Install the numactl tool

This section describes how to install the NUMA tool. In online environments, because the hardware configuration is usually higher than required, to better plan the hardware resources, multiple instances of TiDB or TiKV can be deployed on a single machine. In such scenarios, you can use NUMA tools to prevent the competition for CPU resources which might cause reduced performance.

Note:

  • Binding cores using NUMA is a method to isolate CPU resources and is suitable for deploying multiple instances on highly configured physical machines.
  • After completing deployment using tiup cluster deploy, you can use the exec command to perform cluster level management operations.

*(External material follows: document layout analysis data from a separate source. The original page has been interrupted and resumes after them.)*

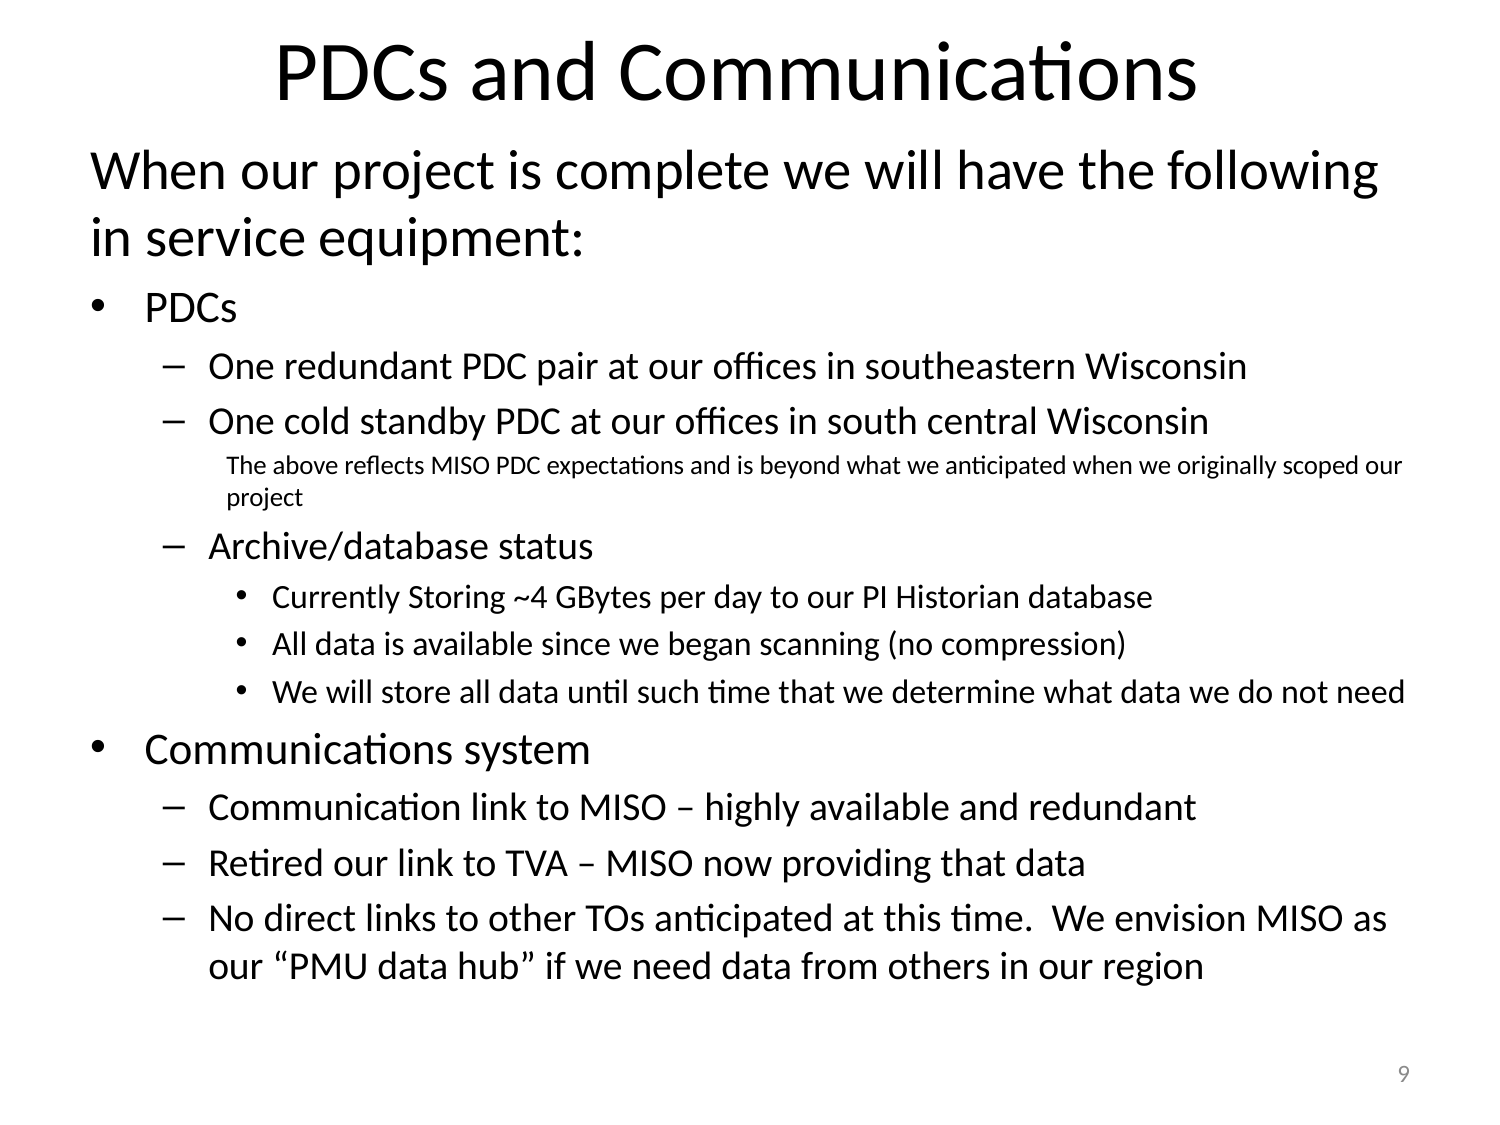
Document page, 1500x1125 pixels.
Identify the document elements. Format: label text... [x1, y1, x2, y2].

title PDCs and Communications [62, 7, 1413, 125]
slide_number 9 [1325, 1042, 1425, 1103]
list When our project is complete we will have the following in service equipment: PDCs One redundant PDC pair at our offices in southeastern Wisconsin One cold standby PDC at our offices in south central Wisconsin The above reflects MISO PDC expectations and is beyond what we anticipated when we originally scoped our project Archive/database status Currently Storing ~4 GBytes per day to our PI Historian database All data is available since we began scanning (no compression) We will store all data until such time that we determine what data we do not need Communications system Communication link to MISO – highly available and redundant Retired our link to TVA – MISO now providing that data No direct links to other TOs anticipated at this time. We envision MISO as our “PMU data hub” if we need data from others in our region [75, 125, 1425, 1043]
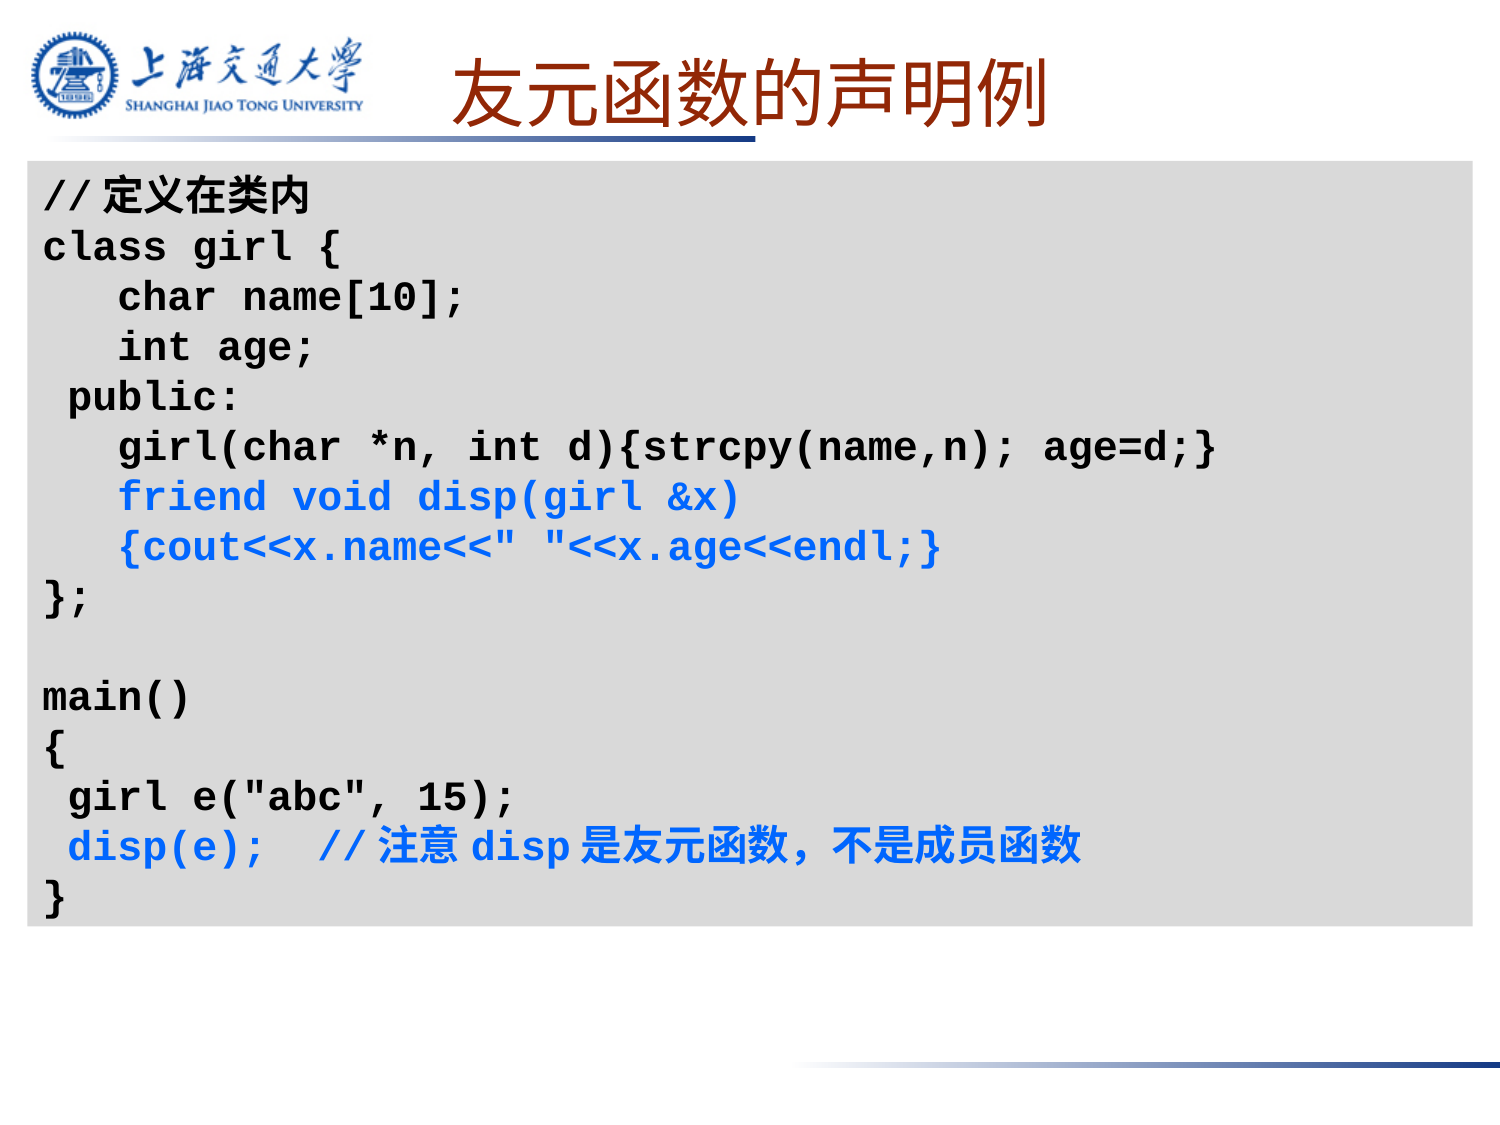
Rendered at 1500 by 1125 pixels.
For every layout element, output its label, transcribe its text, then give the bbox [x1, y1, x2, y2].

list //定义在类内 class girl { char name[10]; int age; public: girl(char *n, int d){strcpy(name,n); age=d;} friend void disp(girl &x) {cout<<x.name<<" "<<x.age<<endl;} }; main() { girl e("abc", 15); disp(e); //注意disp是友元函数，不是成员函数 } [27, 160, 1473, 927]
picture [0, 0, 1500, 1125]
title 友元函数的声明例 [112, 37, 1388, 160]
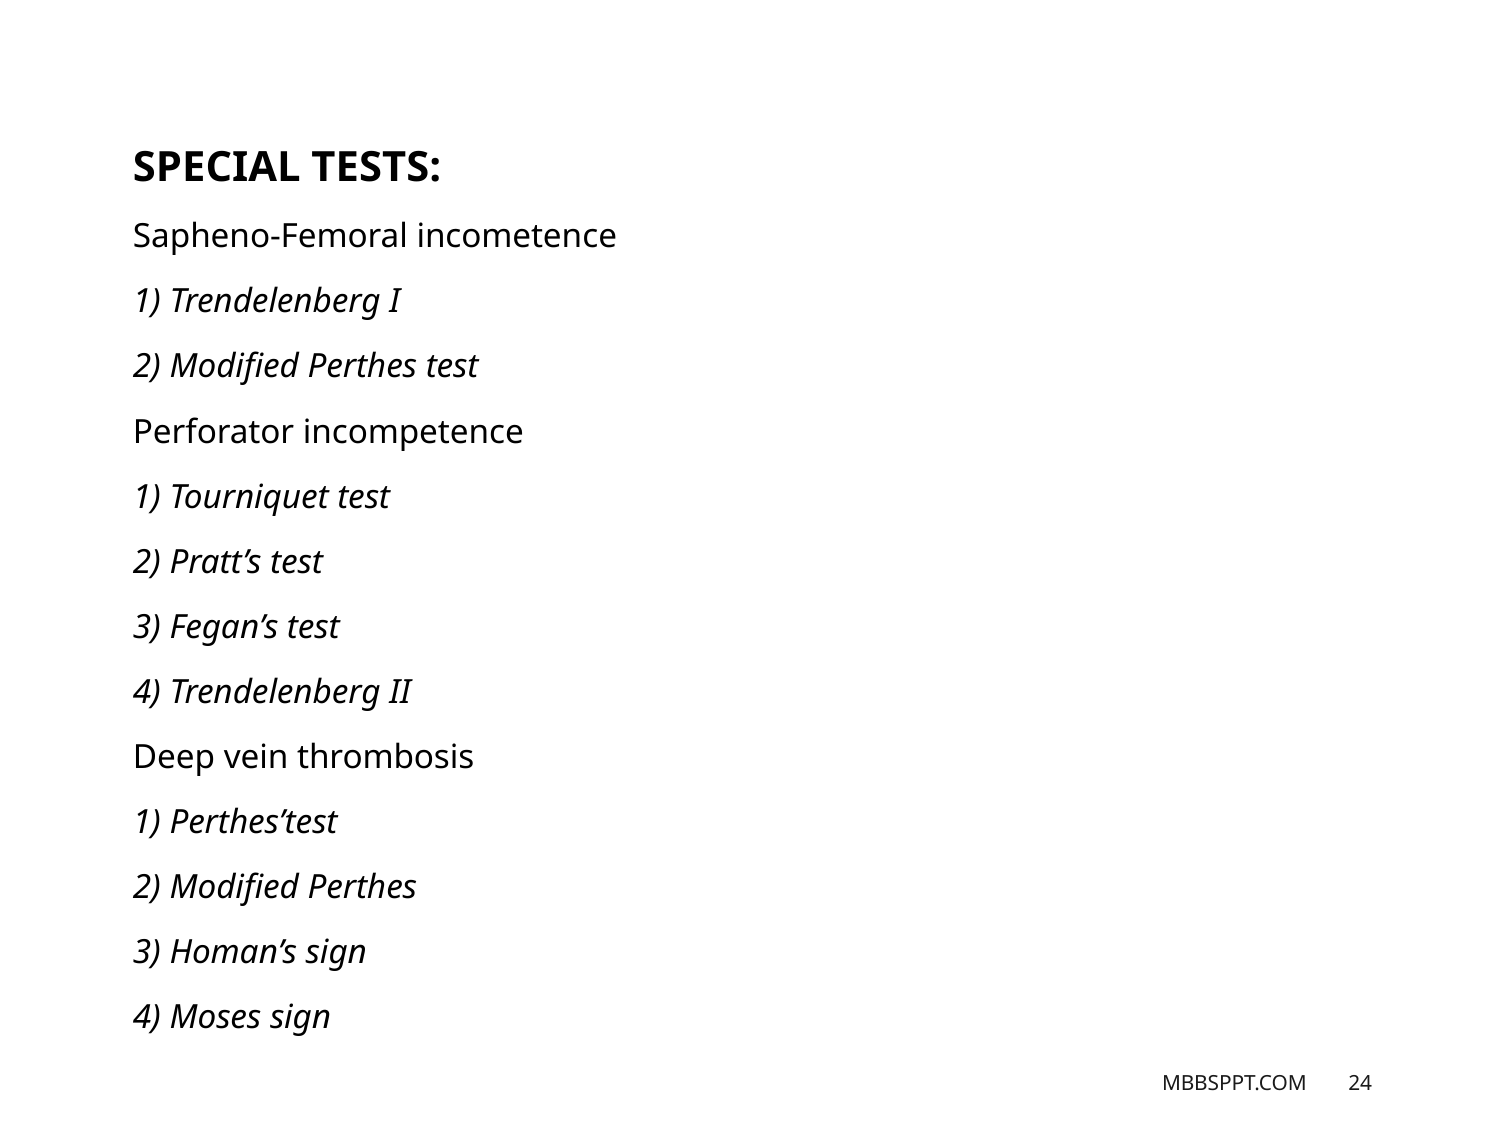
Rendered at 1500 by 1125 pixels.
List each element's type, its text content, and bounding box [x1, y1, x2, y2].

text_box SPECIAL TESTS: Sapheno-Femoral incometence 1) Trendelenberg I 2) Modified Perthes test Perforator incompetence 1) Tourniquet test 2) Pratt’s test 3) Fegan’s test 4) Trendelenberg II Deep vein thrombosis 1) Perthes’test 2) Modified Perthes 3) Homan’s sign 4) Moses sign [125, 137, 1375, 988]
slide_number 24 [1333, 1061, 1454, 1107]
footer MBBSPPT.COM [595, 1061, 1322, 1107]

To install the NUMA tool, take either of the following two methods:

Method 1: Log in to the target node to install NUMA. Take CentOS Linux release 7.7.1908 (Core) as an example.

sudo yum -y install numactl

Method 2: Install NUMA on an existing cluster in batches by running the tiup cluster exec command.

  1. Follow Deploy a TiDB Cluster Using TiUP to deploy a cluster tidb-test. If you have installed a TiDB cluster, you can skip this step.

    tiup cluster deploy tidb-test v6.1.0 ./topology.yaml --user root [-p] [-i /home/root/.ssh/gcp_rsa]
  2. Run the tiup cluster exec command using the sudo privilege to install NUMA on all the target machines in the tidb-test cluster:

    tiup cluster exec tidb-test --sudo --command "yum -y install numactl"

    To get help information of the tiup cluster exec command, run the tiup cluster exec --help command.

Disable SELinux

Use the getenforce(8) utility to check if SELinux is disabled or set to permissive. SELinux in enforcing mode can cause deployment failures. For instructions on disabling SELinux, refer to your operating system's documentation.